● PASSAGE PROVIDED:
More brands and organizations are launching or accelerating their content marketing programs each day. As they do, the need for specialized talent to provide the components of the strategy, like written content, increases. In fact, among the first type of contractors that firms will hire are strategic content writers.

These specialized professional writers have a thorough understanding of both content marketing strategy and storytelling. If they’re current or former journalists, they also have experience with editorial strategy. They can help you produce written content that integrates seamlessly into your content marketing program.

But, the challenge with working with such experienced professionals is that they work best with enterprises that have established a formal content marketing strategy. So, your firm shouldn’t hire them before you have that in place.

Formal Content Marketing Strategy vs. Series of Content Ideas 

The reason formal content marketing plans are most helpful to strategic content writers is that, from those plans, you can answer necessary questions to help them do their work well. Accordingly, it’s vital that you’re not calling a ‘formal content marketing strategy’ what really is a series of content marketing ideas you’ve written down while brainstorming.

Because they’re professional marketing strategists who focus on providing written content, strategic content writing consultants will know the difference between a formal content marketing strategy and an informal one. A series of strong concepts on paper forms a casual content marketing strategy, even if it’s based on research on the current best practices.

That’s not right for an organization that can afford to contract with top professional strategic content writing professionals but is more common than believed.

Moreover, when you’re making this level of investment in marketing talent, it’s in your best interest to give a strategic content writer more than vague details about your audience or your goals. Examples include barely defined goals like:

  • “We want to get to be number one in search.”

● GIVEN RECORDS:
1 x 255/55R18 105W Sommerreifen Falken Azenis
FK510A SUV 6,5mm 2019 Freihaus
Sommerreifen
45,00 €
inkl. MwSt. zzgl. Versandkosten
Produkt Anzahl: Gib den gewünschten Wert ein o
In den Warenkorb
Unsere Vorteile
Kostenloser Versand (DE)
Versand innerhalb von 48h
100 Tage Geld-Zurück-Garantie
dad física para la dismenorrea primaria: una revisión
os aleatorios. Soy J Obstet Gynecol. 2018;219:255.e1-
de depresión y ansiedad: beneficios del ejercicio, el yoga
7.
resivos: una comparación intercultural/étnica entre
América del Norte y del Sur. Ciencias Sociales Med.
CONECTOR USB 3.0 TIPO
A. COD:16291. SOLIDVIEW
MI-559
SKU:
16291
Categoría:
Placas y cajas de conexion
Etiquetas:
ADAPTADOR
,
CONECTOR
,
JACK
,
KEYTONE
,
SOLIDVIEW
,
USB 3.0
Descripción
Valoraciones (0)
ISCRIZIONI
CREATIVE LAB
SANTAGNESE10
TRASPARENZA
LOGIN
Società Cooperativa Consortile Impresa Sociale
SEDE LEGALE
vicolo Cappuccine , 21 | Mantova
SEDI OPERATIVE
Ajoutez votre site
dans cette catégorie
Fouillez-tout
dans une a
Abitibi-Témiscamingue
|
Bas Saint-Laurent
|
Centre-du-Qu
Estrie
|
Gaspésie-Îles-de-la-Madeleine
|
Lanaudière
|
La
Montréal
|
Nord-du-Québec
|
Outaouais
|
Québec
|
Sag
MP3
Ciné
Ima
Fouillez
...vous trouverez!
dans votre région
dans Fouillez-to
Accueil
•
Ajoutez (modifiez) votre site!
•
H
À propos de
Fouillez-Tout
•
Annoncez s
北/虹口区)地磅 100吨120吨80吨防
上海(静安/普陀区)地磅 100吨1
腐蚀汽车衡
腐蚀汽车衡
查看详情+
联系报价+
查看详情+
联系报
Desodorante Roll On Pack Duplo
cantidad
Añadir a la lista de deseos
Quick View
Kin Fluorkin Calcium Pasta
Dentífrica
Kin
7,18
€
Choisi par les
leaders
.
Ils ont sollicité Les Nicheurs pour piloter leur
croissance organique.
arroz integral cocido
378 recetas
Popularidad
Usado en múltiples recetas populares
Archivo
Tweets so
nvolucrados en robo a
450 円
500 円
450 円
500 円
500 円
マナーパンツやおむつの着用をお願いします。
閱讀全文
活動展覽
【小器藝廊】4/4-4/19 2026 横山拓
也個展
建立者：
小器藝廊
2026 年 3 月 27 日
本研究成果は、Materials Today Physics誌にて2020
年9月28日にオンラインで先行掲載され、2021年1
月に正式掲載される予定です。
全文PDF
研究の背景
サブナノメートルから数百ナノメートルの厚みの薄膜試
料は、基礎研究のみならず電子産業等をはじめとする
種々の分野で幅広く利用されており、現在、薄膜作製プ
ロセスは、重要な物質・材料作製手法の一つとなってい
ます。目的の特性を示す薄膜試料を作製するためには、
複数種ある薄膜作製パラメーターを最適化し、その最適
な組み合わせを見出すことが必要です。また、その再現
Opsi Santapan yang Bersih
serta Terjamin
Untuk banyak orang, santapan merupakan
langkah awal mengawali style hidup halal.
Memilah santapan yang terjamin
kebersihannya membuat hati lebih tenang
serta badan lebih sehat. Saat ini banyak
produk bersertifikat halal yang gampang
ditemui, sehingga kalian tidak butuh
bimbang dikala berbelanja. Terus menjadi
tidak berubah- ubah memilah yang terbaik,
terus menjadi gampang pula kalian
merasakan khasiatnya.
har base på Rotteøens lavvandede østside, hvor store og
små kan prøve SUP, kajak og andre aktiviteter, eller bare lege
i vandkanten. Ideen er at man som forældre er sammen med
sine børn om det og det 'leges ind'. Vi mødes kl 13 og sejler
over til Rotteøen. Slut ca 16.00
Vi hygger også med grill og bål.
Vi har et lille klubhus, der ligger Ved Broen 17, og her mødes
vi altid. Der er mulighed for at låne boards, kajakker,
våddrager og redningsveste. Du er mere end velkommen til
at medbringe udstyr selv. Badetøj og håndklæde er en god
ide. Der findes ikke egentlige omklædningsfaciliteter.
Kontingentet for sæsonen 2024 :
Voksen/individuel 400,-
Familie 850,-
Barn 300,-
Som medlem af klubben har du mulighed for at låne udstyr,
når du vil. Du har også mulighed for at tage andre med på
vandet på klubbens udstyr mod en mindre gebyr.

● PROBLEMS AND TASKS:
1. Retype everything in the passage on strategic content writers from "These specialized professional" down to "content marketing program.".
2. Continue the passage on strategic content writers from where it stops.

● RESPONSES PER TASK:
1.
These specialized professional writers have a thorough understanding of both content marketing strategy and storytelling. If they’re current or former journalists, they also have experience with editorial strategy. They can help you produce written content that integrates seamlessly into your content marketing program.

2.
  • “We want more traffic to our website so you’ll write SEO content based on these keywords.”
  • “We want to beat our principal competitors in search by having our content appear above theirs on Google.”

But, it’s also important to tell a strategic content writing consultant the “why?” or “what then?” behind such goals. Having strategic content writing professionals produce content without an endgame better than “to rank higher in search” is not a formal plan. It’s one tactic in a plan, and it should lead to what you want your audience to do when they get to your site. Then, your site’s structure should support that goal.

When asked who your target audiences are, be ready to give detailed information based on buyer personas, not merely vague demographic data. Also, be able to provide precise information on your reach strategy.

This all means you must have determined precisely whom you’re trying to reach and where they live on the social web. You must know what works to get that prospect to come to your site (where it’s essential to drive most of your target audience), and what you’d like them to do when they get to your site. That’s part of the qualified lead-generation process but not everyone is a qualified lead, and a formal content marketing strategy helps you define who is.

Creating formal content marketing plan requires substantial research and understanding of who your current core audience is on a personal level. But it helps you define precisely what your target audience’s needs, challenges and desires are and whether your brand offers what they need as a solution or service.

That’s important to know because most people are looking to solve problems when they search online so your content must address their pain points. The only way to know what those pain points are is with formal market research. In fact, you should have detailed buyer personas on which you’ve based your content marketing strategy.

A formal content marketing strategy is not only well-researched, it’s carefully structured to meet specific but achievable goals over a reasonable but defined time. It’s also tied to specific revenue targets, sales strategies for closing new business and overall business development strategy for your enterprise.

In fact, consider and include all other components of your business development and retention strategies in content marketing strategy. That way, you can involve other members of your marketing team tasked with helping make sure marketing executives reach revenue goals in developing a content marketing strategy.

After all, marketing managers in most organizations are now line positions charged to generate revenue. You should carefully structure content market strategy to support those goals.

A formal content marketing strategy also should directly show exactly how your content you need to produce content to support those related internal business development functions. This way, personnel executing those functions have content they need to nurture qualified leads and close new business.

As important, you get the best content writing outcomes from strategic content writers once you’ve laid your digital marketing foundation with a formal content marketing plan.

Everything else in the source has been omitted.